Consequently, FMCG firms have been hit by high agricultural commodity prices and difficulty in sourcing foreign exchange for raw materials which disrupt the production process.

“To this end, backward integration or local sourcing of raw materials has taken centre stage to curb production distortions and high cost. The CBN has backed producers with supporting projects and funds targeted at boosting local production under its Anchor Borrowers Programme and Seed Multiplication project,” it said.

MAN’s CEOs Confidence Index, which measures changes in the pulse of operators and trends, revealed that the business environment in the second quarter of 2022 was more challenging than the previous quarter.

The report highlighted numerous challenges faced by manufacturers which intensified during the review period such as FX shortage, rising global inflation, erratic power supply and surging cost of alternative energy, scarcity of inputs, and supply cuts.

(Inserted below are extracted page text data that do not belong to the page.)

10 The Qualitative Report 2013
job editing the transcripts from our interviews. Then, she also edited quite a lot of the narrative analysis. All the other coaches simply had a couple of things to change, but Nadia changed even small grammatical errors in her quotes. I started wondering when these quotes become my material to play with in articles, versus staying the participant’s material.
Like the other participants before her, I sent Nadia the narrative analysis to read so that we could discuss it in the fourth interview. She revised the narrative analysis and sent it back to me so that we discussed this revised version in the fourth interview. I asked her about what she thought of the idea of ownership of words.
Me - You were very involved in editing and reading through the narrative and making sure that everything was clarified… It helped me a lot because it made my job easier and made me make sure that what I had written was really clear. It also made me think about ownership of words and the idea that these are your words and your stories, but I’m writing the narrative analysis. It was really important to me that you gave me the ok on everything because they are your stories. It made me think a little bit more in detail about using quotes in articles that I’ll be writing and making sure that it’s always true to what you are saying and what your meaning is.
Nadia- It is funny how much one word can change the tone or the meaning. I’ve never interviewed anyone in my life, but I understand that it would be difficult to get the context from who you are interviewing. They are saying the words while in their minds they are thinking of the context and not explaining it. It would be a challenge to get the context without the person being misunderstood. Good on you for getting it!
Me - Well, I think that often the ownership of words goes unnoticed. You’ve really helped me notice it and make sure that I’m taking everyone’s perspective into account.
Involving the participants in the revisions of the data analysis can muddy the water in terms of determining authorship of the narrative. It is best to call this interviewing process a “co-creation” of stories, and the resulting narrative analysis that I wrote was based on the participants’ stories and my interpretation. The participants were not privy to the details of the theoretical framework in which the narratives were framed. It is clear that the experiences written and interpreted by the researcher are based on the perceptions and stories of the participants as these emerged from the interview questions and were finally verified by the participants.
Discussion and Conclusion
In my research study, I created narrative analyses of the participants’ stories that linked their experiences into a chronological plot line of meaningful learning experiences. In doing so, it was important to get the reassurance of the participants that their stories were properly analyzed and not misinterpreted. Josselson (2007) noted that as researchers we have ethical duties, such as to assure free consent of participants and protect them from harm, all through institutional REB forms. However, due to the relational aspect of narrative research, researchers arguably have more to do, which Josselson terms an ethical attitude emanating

Frank Onyebu, chairman of Manufacturers Association of Nigeria (MAN), Apapa branch told BusinessDay that as manufacturers struggled to operate, they adopted appropriate survival strategies and adjustments, especially for raw material sourcing and energy source.

“Some manufacturers have started sourcing for inputs locally, many of them are eyeing gas generators too,” he said.

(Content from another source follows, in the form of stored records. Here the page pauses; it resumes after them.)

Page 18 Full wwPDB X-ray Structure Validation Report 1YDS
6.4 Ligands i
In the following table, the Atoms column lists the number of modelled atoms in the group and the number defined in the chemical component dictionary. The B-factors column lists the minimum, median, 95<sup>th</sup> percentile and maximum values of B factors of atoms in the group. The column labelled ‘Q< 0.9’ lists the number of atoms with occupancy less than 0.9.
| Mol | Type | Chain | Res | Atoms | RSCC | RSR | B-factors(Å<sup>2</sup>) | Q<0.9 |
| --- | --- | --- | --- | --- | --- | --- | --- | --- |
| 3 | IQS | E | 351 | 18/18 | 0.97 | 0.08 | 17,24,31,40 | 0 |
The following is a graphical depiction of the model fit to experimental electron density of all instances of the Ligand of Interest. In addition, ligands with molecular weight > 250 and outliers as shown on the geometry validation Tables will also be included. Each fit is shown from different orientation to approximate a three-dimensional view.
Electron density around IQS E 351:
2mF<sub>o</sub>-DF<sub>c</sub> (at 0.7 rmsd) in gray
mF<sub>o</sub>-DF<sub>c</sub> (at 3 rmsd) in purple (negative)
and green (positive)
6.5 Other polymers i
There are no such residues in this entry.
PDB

BusinessDay analysis of six listed FMCG firms (Nestle Nigeria, Dangote Sugar, Cadbury, Unilever, and NASCON) reveals that the operators cumulatively spent N287 billion on raw and packaging materials, which was a 30.35 percent increase from the N220 billion spent in the same period of 2021.

Further analysis revealed that in the first half of 2022, raw materials and packaging cost gulped 57.52 percent of their cost of sales amid rising energy cost as well as other administrative and operating costs.

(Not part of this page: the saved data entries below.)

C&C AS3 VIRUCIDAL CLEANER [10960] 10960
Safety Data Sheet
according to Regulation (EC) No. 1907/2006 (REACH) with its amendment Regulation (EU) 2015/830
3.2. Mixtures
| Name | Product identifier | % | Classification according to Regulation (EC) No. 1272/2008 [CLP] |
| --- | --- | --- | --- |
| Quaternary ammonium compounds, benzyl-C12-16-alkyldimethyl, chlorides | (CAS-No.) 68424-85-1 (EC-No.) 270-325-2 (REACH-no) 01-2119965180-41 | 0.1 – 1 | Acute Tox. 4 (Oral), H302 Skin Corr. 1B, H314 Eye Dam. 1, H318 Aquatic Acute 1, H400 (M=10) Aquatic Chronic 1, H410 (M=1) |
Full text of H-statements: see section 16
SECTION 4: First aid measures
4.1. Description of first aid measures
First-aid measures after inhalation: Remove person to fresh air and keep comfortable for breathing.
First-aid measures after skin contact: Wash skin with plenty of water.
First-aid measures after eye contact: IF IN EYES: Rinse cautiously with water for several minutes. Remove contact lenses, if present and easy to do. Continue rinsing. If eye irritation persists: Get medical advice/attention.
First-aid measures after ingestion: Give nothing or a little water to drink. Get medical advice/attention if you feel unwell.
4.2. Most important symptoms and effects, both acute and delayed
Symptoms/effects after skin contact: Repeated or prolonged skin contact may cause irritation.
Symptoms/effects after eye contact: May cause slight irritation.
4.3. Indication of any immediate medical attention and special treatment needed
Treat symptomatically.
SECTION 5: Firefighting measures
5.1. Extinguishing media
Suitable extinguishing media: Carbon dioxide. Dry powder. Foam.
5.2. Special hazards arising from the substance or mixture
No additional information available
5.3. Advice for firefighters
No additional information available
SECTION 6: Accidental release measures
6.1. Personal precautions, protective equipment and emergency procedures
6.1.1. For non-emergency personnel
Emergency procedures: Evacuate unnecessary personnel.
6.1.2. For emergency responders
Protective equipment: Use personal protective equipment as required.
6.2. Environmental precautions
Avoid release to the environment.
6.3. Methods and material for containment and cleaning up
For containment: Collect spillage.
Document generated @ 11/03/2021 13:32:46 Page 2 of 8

During the review period, the cost of sales of the firms was N499 billion, which was a 31.8 percent increase from the N378 billion spent in the first half of 2021. However, their revenue grew by 31.9 percent to N758 billion in 2022 from N446 billion in the corresponding period of 2021.

Some notable companies that actively engage in local sourcing include Nestle Nigeria, which sources 80 percent of its maize, sorghum, millet, soya, cassava starch, cocoa powder, and palm olein from more than 41,600 local farmers and processors scattered across the country and has over 30,000 farmers who supply 100 percent of the grain requirement for Golden Morn Maize.

Dangote Sugar is pumping billions of dollars in sugarcane plantations across northern states to enable it to cut raw sugar imports. The sugar maker’s $700 million project in Nasarawa State is expected to see its plant in Tunga, Nasarawa State, producing 450,000 metric tons and generate 90 megawatts of power annually when completed.

Read also: How FMCGs can survive Nigeria’s high inflationary environment

Beyond the increase in local sourcing of raw materials, FMCG firms are also making huge investments in line with backward integration activities.

For example, Flour Mills of Nigeria announced its acquisition of an additional 5,200 hectares of land at Sunti, which expanded the total land size of Sunti Golden Sugar Estates to 22,000 hectares.

Olam said its subsidiary Crown Flour Mill Limited launched a N300 million ($750,000) 10-year project to set up community seed enterprises for Nigerian farmers to increase their production of wheat.

According to Afrinvest, the continuous investment by domestic players in the industry through backward integration programmes would help increase local production capacity.

“Although significant progress has been made in this regard, major backward integration projects are still stalled by funding, low yield, and other agricultural sector challenges,” it stated.

Jide Babatope, Lagos-based analyst, said the acute shortage of foreign exchange for importation of manufacturing raw materials and the fast depreciation in the value of the naira, also prompted manufacturers to look inwards for raw materials.

Currently, it costs N430 to get one dollar from the Central Bank of Nigeria (CBN), while it costs no less than N700 in the black market, giving a difference of over 62 percent.

“If not for the worsening insecurity and other issues, many companies will be actively involved in sourcing raw materials locally, however, we still have some of them that are taking the risk,” he said.